By Ernie Tretkoff
Analysis of the weird quark-gluon matter produced at RHIC shows that the substance is more like a liquid than a gas, researchers reported at the APS April Meeting. The researchers from the Relativistic Heavy Ion Collider at Brookhaven National Laboratory announced the results of recent analysis of the quark gluon matter they have been producing for years–a state many scientists expected would be the "quark gluon plasma."
"Theorists expected this phase to exist. The properties of this phase are surprising. The big surprise is that it’s a liquid," said Brookhaven theorist Dmitri Kharzeev.
The RHIC collaborations made this announcement at a press conference during the APS April Meeting in Tampa. They will also publish a set of papers in the journal Nuclear Physics A.
Researchers from all four RHIC collaborations–PHENIX, STAR, PHOBOS, and BRAHMS–participated in the announcement. The new results are based on analysis of data from the 2000-2003 run.
RHIC creates the blob of quark-gluon matter by smashing gold nuclei together at very high energies. Under these extreme conditions, the quarks and gluons normally bound in nucleons can become unbound. The quark gluon matter is extremely hot and dense, nearly 150,000 times as hot as the sun’s core and 100 times the density of a nucleus, said the researchers. The blob lasts for only about 10-23 seconds.

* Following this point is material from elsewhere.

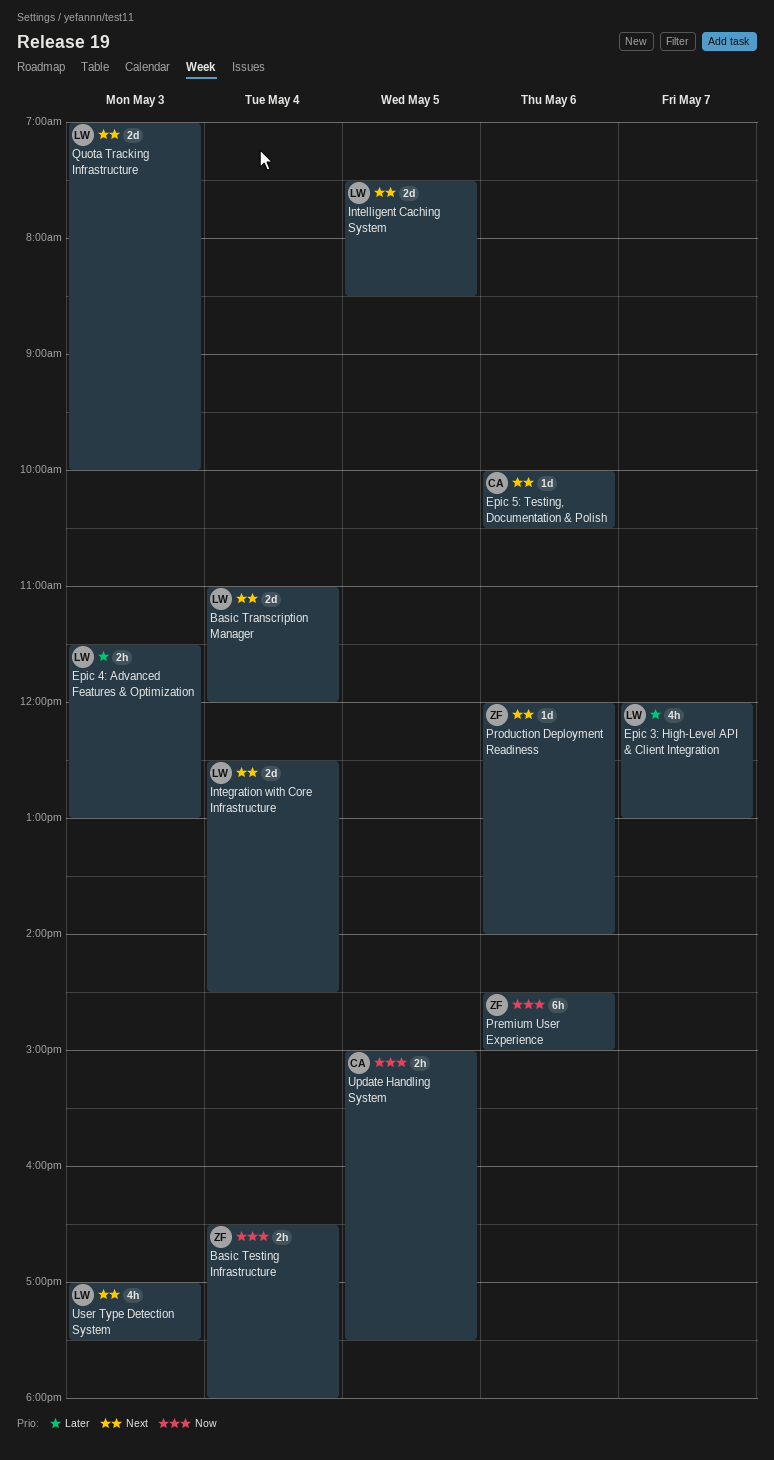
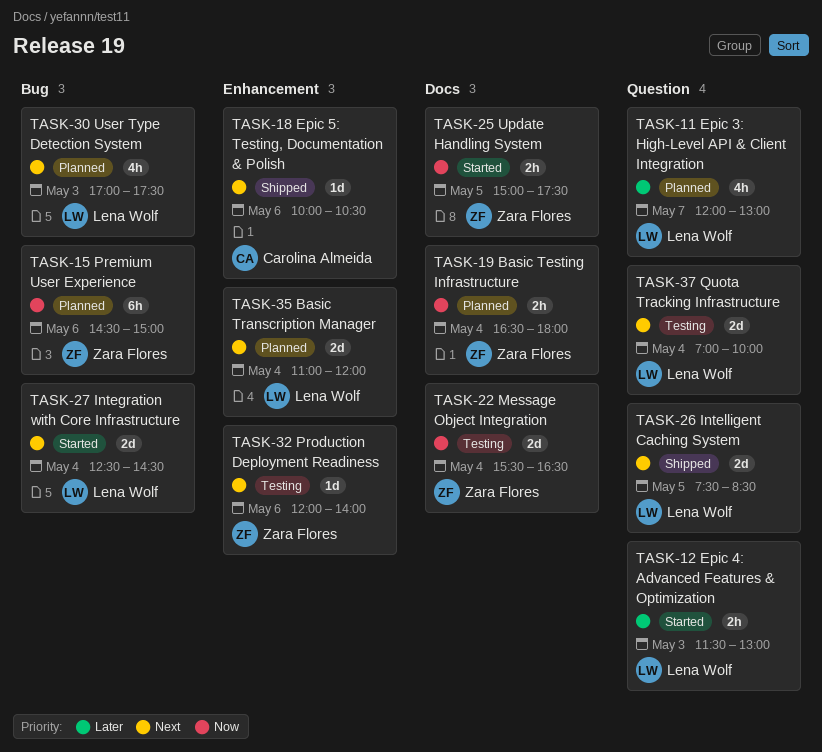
Message Object Integration: none -> present
Quota Tracking Infrastructure, day: May 3 -> May 4
Update Handling System, owner: Carolina Almeida -> Zara Flores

By analyzing the distribution of particles that spray out of the quark-gluon blob as the state decays, researchers from the four collaborations have concluded that this strange, short-lived state behaves like a liquid, rather than a gas, as some physicists had predicted. In this state, the quarks and gluons interact with each other more strongly than expected, and flow together with very little viscosity, like a nearly perfect fluid. "It’s more fluid than the water in this glass," said Kharzeev, pointing to the glass in front of him.
Some theorists have been saying for several years that this quark gluon matter produced by RHIC is the much sought-after quark-gluon plasma, a state that is thought to have existed briefly in the very early universe. "Circumstantially, that fits the data," said Sam Aronson, Associate Director for High Energy and Nuclear Physics at Brookhaven. "Every physicist has his own take on whether this is the quark-gluon plasma. I think it is."
But the RHIC scientists have cautiously avoided making an official announcement of the quark-gluon plasma. They said at the press conference in Tampa that they are more concerned with studying the properties of this bizarre state of matter than with naming it.
Some researchers believe that the quark-gluon plasma would have filled the universe in the first microseconds after the big bang, and therefore the RHIC studies could help provide insight into the extreme conditions in the early universe. "We think we’re looking at a phenomenon last seen in the universe more than 13 billion years ago," said Aronson.
However, Kharzeev said, "The findings are so new no one has looked at implications for cosmology."
RHIC researchers plan to continue to study the properties of this unusual state of matter by measuring its heat capacity, viscosity, and temperature.
"There are lots of exciting questions. We’re at the edge of new terrain. We need to go explore it," said Aronson.
However, due to budget cuts, RHIC will have to decrease its operating time from 30 to 12 weeks per year. "This clearly slows down the productivity of the program," said Aronson.